- Passage shown

☆ ☆ ☆ ☆ ☆

He's just trying to win an election and not gift the Tories anything to attack. Think he's done a pretty good job of it, even if he's a crap public speaker with zero charisma.

IMO he's more left-wing than Blair and Brown, and will have a more left-wing front bench than they ever did. New Labour were traumatised by 18 years out of power and Thatcher completely reshaping the economy. I think Starmer would be more confident that he could actually do "Labour" things (e.g. winding back Brexit, redistributing wealth, deprivatising, etc) without facing another decade out of power.

I might be wrong, maybe he'll freeze if he wins an election. But the way he has quietly gone about reshaping the Labour Party post-Corbyn suggests he's a more ruthless figure than he comes across. And if temperamentally he is a true social democrat, then I think he'd have the conviction to implement stuff that New Labour shied away from.

Could all just be wishful thinking on my part, but I think there's little bits and pieces of evidence there that he is more serious and capable than he gets credit for.

I agree on everything that's about competence on here - he seems to be an effective politician - albeit one that lacks a little charisma.

☆ ☆ ☆ ☆ ☆

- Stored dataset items
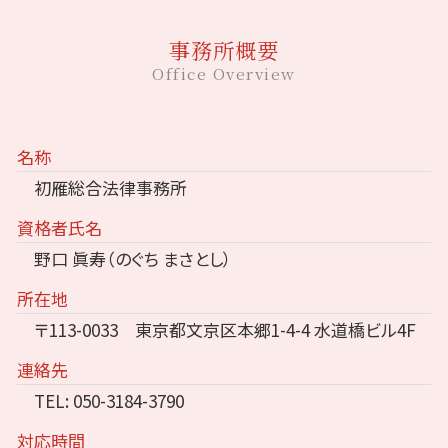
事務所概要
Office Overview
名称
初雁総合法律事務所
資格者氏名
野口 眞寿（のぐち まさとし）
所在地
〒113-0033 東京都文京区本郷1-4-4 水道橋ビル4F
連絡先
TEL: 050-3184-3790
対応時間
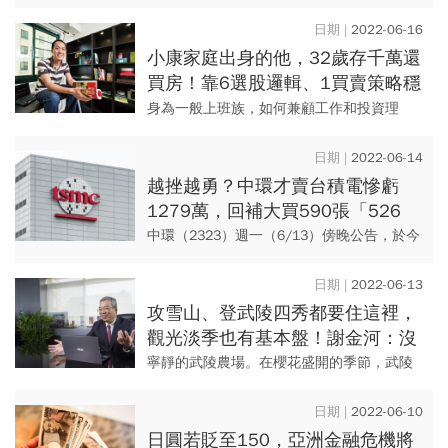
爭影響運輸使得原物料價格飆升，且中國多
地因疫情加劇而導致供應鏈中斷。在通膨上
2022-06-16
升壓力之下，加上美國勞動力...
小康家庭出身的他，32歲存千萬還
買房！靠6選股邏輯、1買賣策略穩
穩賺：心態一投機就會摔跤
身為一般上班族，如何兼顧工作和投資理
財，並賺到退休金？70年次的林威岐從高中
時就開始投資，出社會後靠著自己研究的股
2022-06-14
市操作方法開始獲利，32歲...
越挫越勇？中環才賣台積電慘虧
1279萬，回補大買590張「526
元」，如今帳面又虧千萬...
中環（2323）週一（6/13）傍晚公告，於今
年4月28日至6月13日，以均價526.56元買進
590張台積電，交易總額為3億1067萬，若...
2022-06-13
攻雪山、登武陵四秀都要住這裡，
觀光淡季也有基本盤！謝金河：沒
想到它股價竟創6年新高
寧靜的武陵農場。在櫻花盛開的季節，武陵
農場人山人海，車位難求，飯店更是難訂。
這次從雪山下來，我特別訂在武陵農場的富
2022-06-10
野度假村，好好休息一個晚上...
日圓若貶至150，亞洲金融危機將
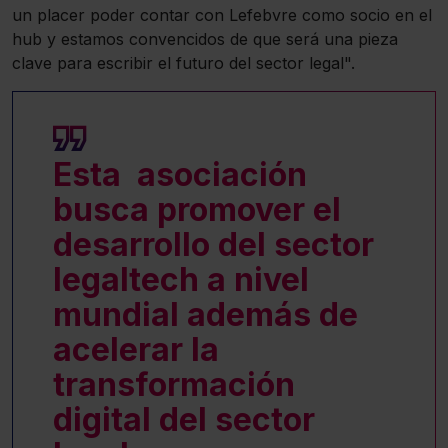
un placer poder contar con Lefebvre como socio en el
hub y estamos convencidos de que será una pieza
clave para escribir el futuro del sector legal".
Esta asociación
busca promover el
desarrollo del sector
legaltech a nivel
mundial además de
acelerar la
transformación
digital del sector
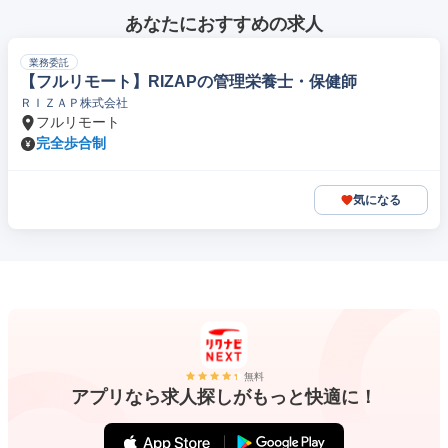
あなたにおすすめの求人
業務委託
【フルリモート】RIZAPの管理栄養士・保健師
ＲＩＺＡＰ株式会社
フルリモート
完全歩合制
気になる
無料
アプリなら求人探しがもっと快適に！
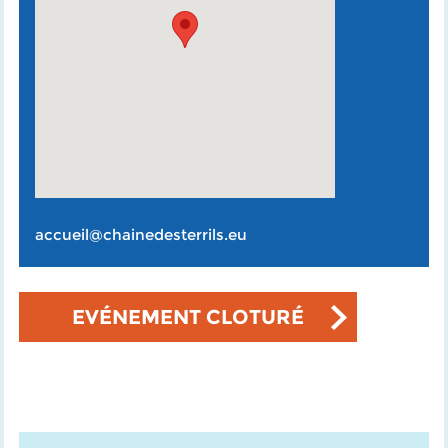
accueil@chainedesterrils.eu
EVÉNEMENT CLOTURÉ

☆ ☆ ☆ ☆ ☆

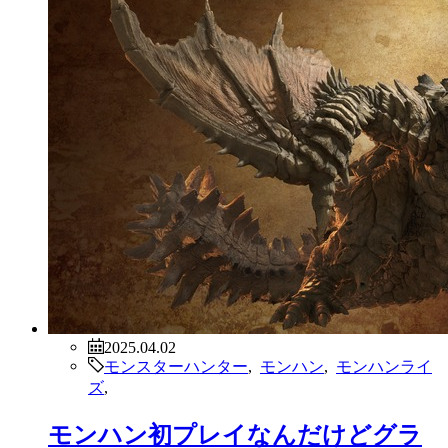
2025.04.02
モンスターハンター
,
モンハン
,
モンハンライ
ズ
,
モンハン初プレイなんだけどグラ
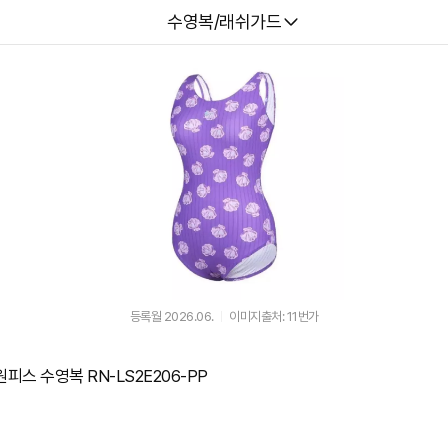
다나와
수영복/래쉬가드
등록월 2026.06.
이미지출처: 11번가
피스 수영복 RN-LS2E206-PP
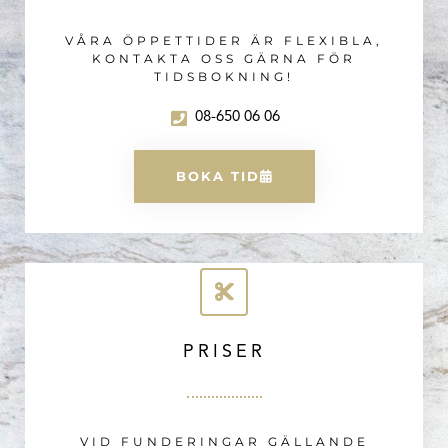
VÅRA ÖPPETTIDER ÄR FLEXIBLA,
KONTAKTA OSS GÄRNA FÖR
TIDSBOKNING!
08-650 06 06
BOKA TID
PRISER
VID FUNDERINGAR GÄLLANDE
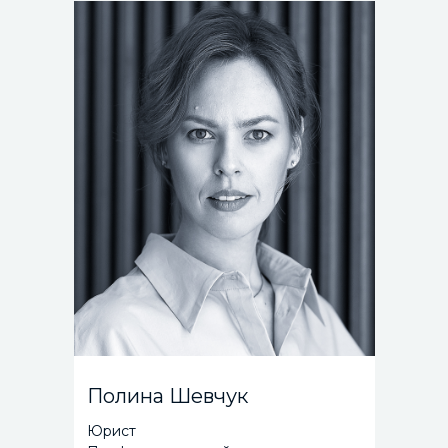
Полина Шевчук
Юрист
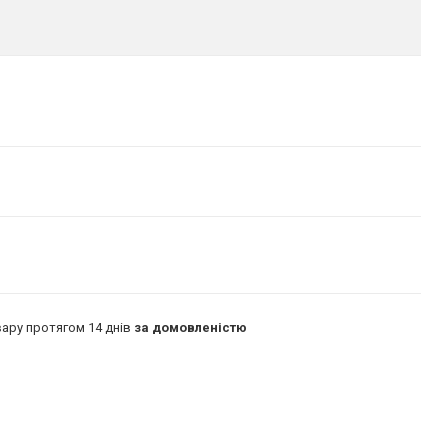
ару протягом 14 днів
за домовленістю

☆ ☆ ☆ ☆ ☆

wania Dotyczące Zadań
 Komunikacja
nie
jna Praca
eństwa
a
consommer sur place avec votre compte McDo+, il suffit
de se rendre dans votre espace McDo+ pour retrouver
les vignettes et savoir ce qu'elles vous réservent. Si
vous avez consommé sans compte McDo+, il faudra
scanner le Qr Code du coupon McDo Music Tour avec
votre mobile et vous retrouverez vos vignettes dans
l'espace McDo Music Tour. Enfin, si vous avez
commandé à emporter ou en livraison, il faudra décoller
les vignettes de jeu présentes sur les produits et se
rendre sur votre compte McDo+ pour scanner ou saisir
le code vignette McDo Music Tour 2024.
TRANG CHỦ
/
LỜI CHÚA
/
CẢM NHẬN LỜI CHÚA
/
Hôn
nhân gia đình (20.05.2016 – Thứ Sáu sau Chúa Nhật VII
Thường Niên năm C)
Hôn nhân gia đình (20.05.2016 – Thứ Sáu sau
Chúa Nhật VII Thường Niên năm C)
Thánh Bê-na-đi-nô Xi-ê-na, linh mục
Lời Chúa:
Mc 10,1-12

☆ ☆ ☆ ☆ ☆

- Exercise A
In the comment on Starmer, what two things does the writer say traumatised New Labour?
- Exercise B
Summarize the comment on Starmer in two sentences.
- Exercise C
From the comment on Starmer, return the passage from "He's just trying" up to and including "out of power.".

- Task solution A
Eighteen years out of power and Thatcher completely reshaping the economy.

- Task solution B
The writer sees Starmer as a cautious, uncharismatic speaker who is trying to win an election without giving the Tories anything to attack, but believes he is more left-wing than Blair and Brown and would feel confident enough to do "Labour" things such as winding back Brexit, redistributing wealth and deprivatising. Pointing to the way he has quietly reshaped the party after Corbyn, the writer suggests he is more ruthless, serious and capable than he gets credit for, while admitting this could be wishful thinking.

- Task solution C
He's just trying to win an election and not gift the Tories anything to attack. Think he's done a pretty good job of it, even if he's a crap public speaker with zero charisma.

IMO he's more left-wing than Blair and Brown, and will have a more left-wing front bench than they ever did. New Labour were traumatised by 18 years out of power and Thatcher completely reshaping the economy. I think Starmer would be more confident that he could actually do "Labour" things (e.g. winding back Brexit, redistributing wealth, deprivatising, etc) without facing another decade out of power.